• _Aufgabenziel_
Ordne die Zeilen aller folgenden Datensätze als Markdown-Tabelle mit den Spalten „Nr.“ für die fortlaufende Zeilennummer und „Zeile“ für den Zeileninhalt an. Lass dabei Leerzeilen und die Bilder weg.

• _Entnommenes Material_
***

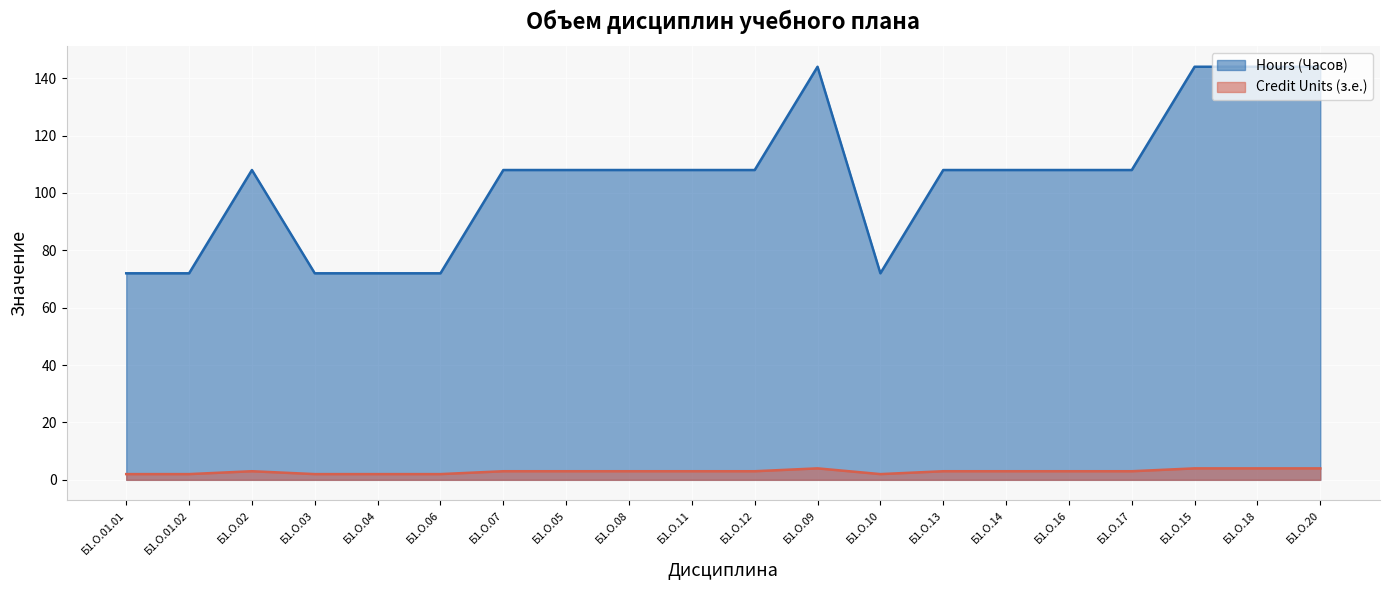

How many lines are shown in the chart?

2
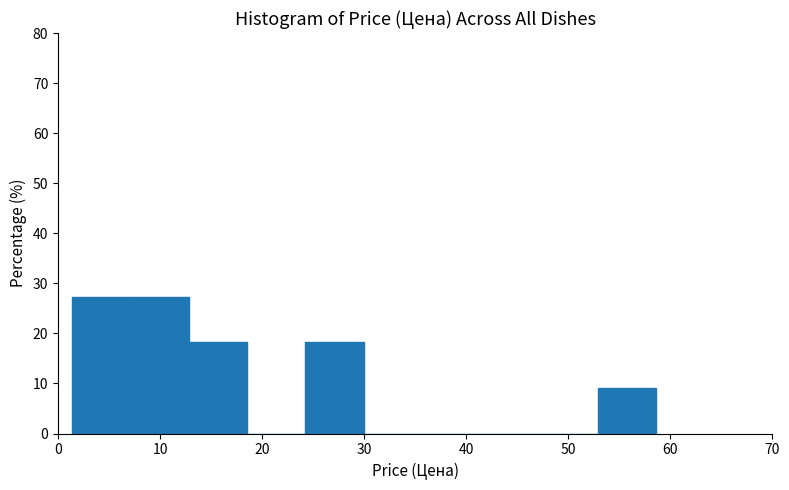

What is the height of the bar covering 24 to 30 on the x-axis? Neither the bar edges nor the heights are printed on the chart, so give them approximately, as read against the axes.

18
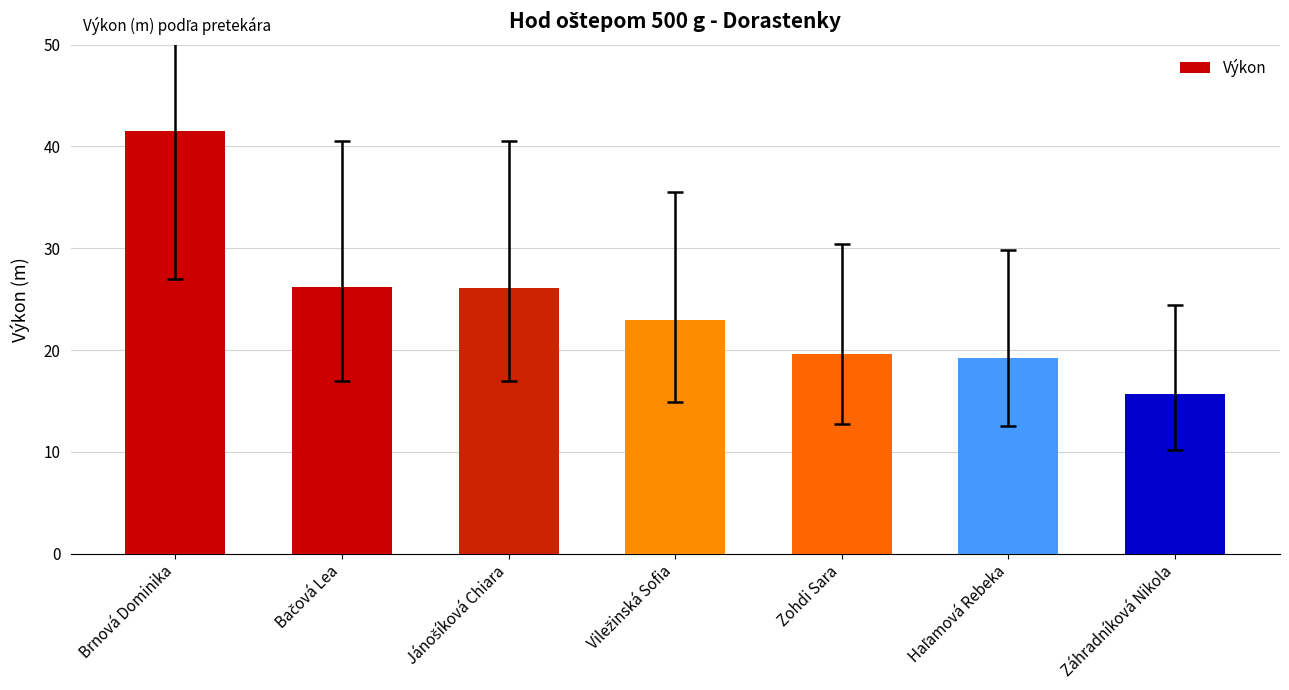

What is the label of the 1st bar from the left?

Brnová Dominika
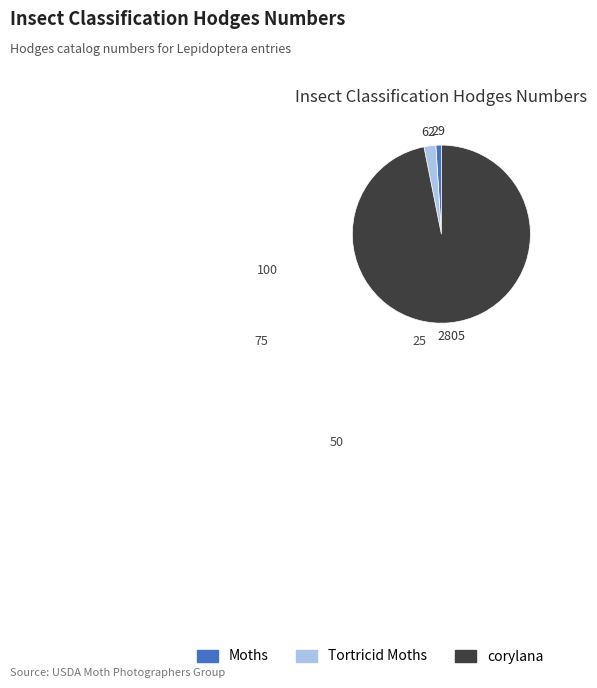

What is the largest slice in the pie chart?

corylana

***

• _Gelöste Aufgabe_
| Nr. | Zeile |
|---|---|
| 1 | How many lines are shown in the chart? |
| 2 | 2 |
| 3 | What is the height of the bar covering 24 to 30 on the x-axis? Neither the bar edges nor the heights are printed on the chart, so give them approximately, as read against the axes. |
| 4 | 18 |
| 5 | What is the label of the 1st bar from the left? |
| 6 | Brnová Dominika |
| 7 | What is the largest slice in the pie chart? |
| 8 | corylana |